The first of seven classes asks how some of the world’s greatest women directors establish a tone, convey believability, and introduce their characters. This session features screenings of five chapters from Mark Cousin’s documentary Women Make Film.

‘Opening’ looks at how to open a film with examples from 1943 to 2016, from China to France, Finland to Argentina. Next, ‘Tone’ explores how directors set the personality—whether delightful, angry, poetic, edgy, violent, profound, or caring–of their works.

Chapter three, ‘Believability’, is about simple human stories, the truth about life, genuine emotions, and responses to the world. In ‘Introducing Characters’, Cousins explores how directors use various ways to introduce characters by shaping the audience’s subconscious judgment through dialogue or action. Finally, ‘Meet Cute’ looks at unique examples—from intimate glimpses to worlds colliding spectacularly between two characters—of the classic Hollywood trope.

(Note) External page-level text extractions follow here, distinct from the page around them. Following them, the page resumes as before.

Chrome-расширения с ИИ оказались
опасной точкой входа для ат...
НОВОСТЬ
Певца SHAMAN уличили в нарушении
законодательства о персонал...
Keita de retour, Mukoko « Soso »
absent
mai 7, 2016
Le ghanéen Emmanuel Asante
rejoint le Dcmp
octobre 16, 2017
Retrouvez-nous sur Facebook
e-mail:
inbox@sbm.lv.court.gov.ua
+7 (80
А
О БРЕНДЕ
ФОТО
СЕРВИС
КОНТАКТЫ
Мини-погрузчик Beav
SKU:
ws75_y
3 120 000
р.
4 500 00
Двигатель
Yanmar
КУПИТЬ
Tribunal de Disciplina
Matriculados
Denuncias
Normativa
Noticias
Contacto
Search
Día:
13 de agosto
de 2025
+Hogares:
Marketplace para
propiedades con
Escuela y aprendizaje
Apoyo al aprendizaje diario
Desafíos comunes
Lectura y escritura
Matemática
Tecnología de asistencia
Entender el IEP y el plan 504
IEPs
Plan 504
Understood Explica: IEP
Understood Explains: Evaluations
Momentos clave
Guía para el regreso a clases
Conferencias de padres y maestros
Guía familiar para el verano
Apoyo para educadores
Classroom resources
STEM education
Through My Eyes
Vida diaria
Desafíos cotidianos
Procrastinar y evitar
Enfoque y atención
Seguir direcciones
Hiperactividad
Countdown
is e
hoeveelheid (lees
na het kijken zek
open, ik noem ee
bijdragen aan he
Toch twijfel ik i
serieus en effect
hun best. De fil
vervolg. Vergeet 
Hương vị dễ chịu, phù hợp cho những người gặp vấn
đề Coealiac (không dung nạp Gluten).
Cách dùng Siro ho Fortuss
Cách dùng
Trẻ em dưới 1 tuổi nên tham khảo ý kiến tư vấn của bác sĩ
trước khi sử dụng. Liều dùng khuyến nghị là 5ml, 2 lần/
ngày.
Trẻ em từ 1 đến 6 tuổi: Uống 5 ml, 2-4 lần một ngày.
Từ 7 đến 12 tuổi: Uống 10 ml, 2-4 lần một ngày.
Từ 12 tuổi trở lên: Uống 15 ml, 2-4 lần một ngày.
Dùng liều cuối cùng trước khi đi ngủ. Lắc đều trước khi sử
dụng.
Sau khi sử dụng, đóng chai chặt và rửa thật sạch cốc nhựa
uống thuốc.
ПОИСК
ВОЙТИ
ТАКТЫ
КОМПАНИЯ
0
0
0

The screening originally scheduled on 2 July has been rescheduled to 14 August 2022, 14:30. Ticket holders can attend the new screening with their original tickets, or follow the refund procedures that have been sent via email.

Talk Sessions

In this film class, acclaimed director of An Autumn’s Tale (1987) Mabel Cheung and veteran critic and curator Li Cheuk-to will converse on Mark Cousins’ analysis of different approaches to opening a film, setting the tone, introducing a character, and making a scene believable. The speakers will draw examples from Alex Law’s Echoes of the Rainbow (2010) and Cheung’s An Autumn’s Tale (1987), The Soong Sisters (1997), and City of Glass (1998). Li will introduce audiences to the fourteen-hour journey of Women Make Film and clarify common misunderstandings about the project.